STUC urges UK Government to reach agreement with Scottish Government on Brexit
Today, Grahame Smith, STUC General Secretary, has written to the Prime Minister to warn that restricting the Scottish Parliament’s powers for seven years post Brexit is inconsistent with the will of the Scottish people and the devolution settlement.
“It is essential that agreement is reached, not only to respect our devolved institutions but also to ensure the effective operation of the UK’s unitary market. The reality of Brexit will be shaped by the decisions taken now about where power lies, how it is shared, and how it is used. We all have a stake in these decisions and our institutions and democratic processes must allow the people to be heard.
“Arrangements that allow the UK Government to legislate on areas of devolved competence, without the agreement of the Parliament elected by the Scottish people to serve their interests, is simply not acceptable.
“The Prime Minister must set aside her centralising tendencies and recognise that the principle of devolution demands that she reach an agreement with the Scottish Government that respects our devolved institutions.
“The decisions being taken on the EU Withdrawal Bill, the Trade Bill, and the Customs Bill will have significant consequences for the 560,000 working people and their families that the STUC represents.”
Notes to editors:
Grahame Smith’s comments come after the Scottish Parliament decided not to give its consent to the EU Withdrawal Bill due to its impact on the devolution settlement.

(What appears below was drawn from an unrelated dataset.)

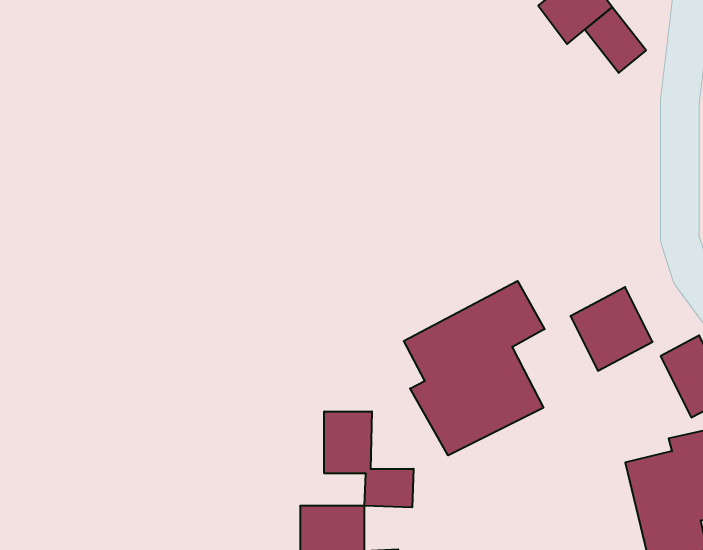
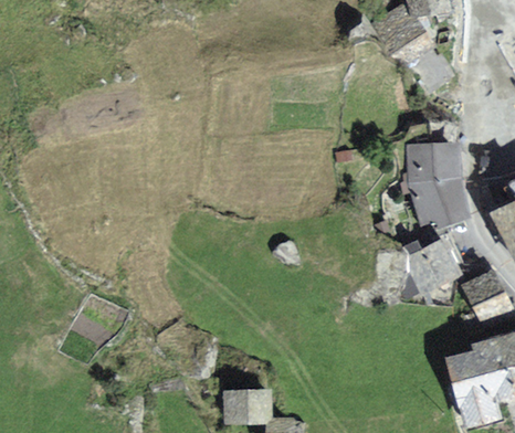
building: none -> [409,142,467,229]
building: [404,281,545,455] -> none
building: [324,411,414,507] -> none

The STUC passed a motion at its 121st Annual Congress in Aviemore in April 2018, committing itself to campaign for the specific consent of all devolved institutions before the UK Government signs any withdrawal agreement. The motion, proposed by the Royal College of Midwives, raises specific concerns around the prospect of losing hard won rights and protections for working people, particularly pregnant women. The RCM reminded Congress that Lord Callanan, The Minister of State at the Department for Exiting the European Union, told MEPs in 2012 that Brexit provided an opportunity to scrap the Working Time Directive, the Agency Workers Directive, the Pregnant Workers’ Directive and “all the other barriers to actually employing people”.